Which lines belong in the answer? Exactly those from the line containing "IL (487). Karoline" through the last line of the records below, repeated as written.

◇ ◇ ◇ ◇

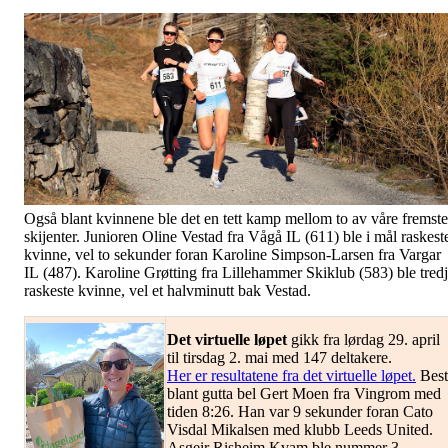
Også blant kvinnene ble det en tett kamp mellom to av våre fremste
skijenter. Junioren Oline Vestad fra Vågå IL (611) ble i mål raskest
kvinne, vel to sekunder foran Karoline Simpson-Larsen fra Vargar
IL (487). Karoline Grøtting fra Lillehammer Skiklub (583) ble tredje
raskeste kvinne, vel et halvminutt bak Vestad.
Det virtuelle løpet
gikk fra lørdag 29. april
til tirsdag 2. mai med 147 deltakere.
Her er resultatene fra det virtuelle løpet.
Best
blant gutta bel Gert Moen fra Vingrom med
tiden 8:26. Han var 9 sekunder foran Cato
Visdal Mikalsen med klubb Leeds United.
Asgeir Risheim Kvam ble nummer 3.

◇ ◇ ◇ ◇

| Exercise result |
IL (487). Karoline Grøtting fra Lillehammer Skiklub (583) ble tredje
raskeste kvinne, vel et halvminutt bak Vestad.
Det virtuelle løpet
gikk fra lørdag 29. april
til tirsdag 2. mai med 147 deltakere.
Her er resultatene fra det virtuelle løpet.
Best
blant gutta bel Gert Moen fra Vingrom med
tiden 8:26. Han var 9 sekunder foran Cato
Visdal Mikalsen med klubb Leeds United.
Asgeir Risheim Kvam ble nummer 3.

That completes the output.